YOUR GOAL
Revise the data below by changing every occurrence of "Divine Authority" to "Sovereign Authority", and leave all other text unchanged.

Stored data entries
————————

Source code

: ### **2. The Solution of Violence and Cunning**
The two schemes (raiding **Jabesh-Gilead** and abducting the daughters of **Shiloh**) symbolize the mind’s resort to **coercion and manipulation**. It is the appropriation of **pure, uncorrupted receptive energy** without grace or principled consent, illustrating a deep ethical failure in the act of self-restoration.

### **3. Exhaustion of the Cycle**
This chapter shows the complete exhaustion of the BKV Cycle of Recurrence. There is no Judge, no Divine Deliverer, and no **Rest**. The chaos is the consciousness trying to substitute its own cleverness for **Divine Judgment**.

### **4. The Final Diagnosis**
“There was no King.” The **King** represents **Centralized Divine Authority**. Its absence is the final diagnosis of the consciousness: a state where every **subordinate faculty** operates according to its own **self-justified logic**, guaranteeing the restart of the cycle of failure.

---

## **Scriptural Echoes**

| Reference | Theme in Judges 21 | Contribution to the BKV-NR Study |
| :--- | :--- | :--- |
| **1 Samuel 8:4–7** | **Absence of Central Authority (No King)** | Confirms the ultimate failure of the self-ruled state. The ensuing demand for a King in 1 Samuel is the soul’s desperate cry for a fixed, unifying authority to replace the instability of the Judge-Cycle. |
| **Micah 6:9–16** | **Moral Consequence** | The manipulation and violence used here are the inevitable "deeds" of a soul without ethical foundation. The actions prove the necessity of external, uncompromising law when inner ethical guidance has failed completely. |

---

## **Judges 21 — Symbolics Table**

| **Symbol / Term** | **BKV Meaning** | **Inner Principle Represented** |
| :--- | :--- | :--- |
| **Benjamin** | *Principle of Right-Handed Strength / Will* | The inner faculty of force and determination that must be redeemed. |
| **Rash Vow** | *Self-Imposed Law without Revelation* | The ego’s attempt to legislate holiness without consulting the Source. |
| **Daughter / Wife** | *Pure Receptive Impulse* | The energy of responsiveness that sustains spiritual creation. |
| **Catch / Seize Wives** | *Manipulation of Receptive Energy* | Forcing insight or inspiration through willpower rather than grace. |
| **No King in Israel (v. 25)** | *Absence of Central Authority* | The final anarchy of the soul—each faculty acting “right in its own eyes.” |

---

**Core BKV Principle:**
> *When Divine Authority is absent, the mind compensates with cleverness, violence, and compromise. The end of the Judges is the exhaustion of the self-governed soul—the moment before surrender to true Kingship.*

————————

WRITTEN REPLY
Source code

: ### **2. The Solution of Violence and Cunning**
The two schemes (raiding **Jabesh-Gilead** and abducting the daughters of **Shiloh**) symbolize the mind’s resort to **coercion and manipulation**. It is the appropriation of **pure, uncorrupted receptive energy** without grace or principled consent, illustrating a deep ethical failure in the act of self-restoration.

### **3. Exhaustion of the Cycle**
This chapter shows the complete exhaustion of the BKV Cycle of Recurrence. There is no Judge, no Divine Deliverer, and no **Rest**. The chaos is the consciousness trying to substitute its own cleverness for **Divine Judgment**.

### **4. The Final Diagnosis**
“There was no King.” The **King** represents **Centralized Sovereign Authority**. Its absence is the final diagnosis of the consciousness: a state where every **subordinate faculty** operates according to its own **self-justified logic**, guaranteeing the restart of the cycle of failure.

---

## **Scriptural Echoes**

| Reference | Theme in Judges 21 | Contribution to the BKV-NR Study |
| :--- | :--- | :--- |
| **1 Samuel 8:4–7** | **Absence of Central Authority (No King)** | Confirms the ultimate failure of the self-ruled state. The ensuing demand for a King in 1 Samuel is the soul’s desperate cry for a fixed, unifying authority to replace the instability of the Judge-Cycle. |
| **Micah 6:9–16** | **Moral Consequence** | The manipulation and violence used here are the inevitable "deeds" of a soul without ethical foundation. The actions prove the necessity of external, uncompromising law when inner ethical guidance has failed completely. |

---

## **Judges 21 — Symbolics Table**

| **Symbol / Term** | **BKV Meaning** | **Inner Principle Represented** |
| :--- | :--- | :--- |
| **Benjamin** | *Principle of Right-Handed Strength / Will* | The inner faculty of force and determination that must be redeemed. |
| **Rash Vow** | *Self-Imposed Law without Revelation* | The ego’s attempt to legislate holiness without consulting the Source. |
| **Daughter / Wife** | *Pure Receptive Impulse* | The energy of responsiveness that sustains spiritual creation. |
| **Catch / Seize Wives** | *Manipulation of Receptive Energy* | Forcing insight or inspiration through willpower rather than grace. |
| **No King in Israel (v. 25)** | *Absence of Central Authority* | The final anarchy of the soul—each faculty acting “right in its own eyes.” |

---

**Core BKV Principle:**
> *When Sovereign Authority is absent, the mind compensates with cleverness, violence, and compromise. The end of the Judges is the exhaustion of the self-governed soul—the moment before surrender to true Kingship.*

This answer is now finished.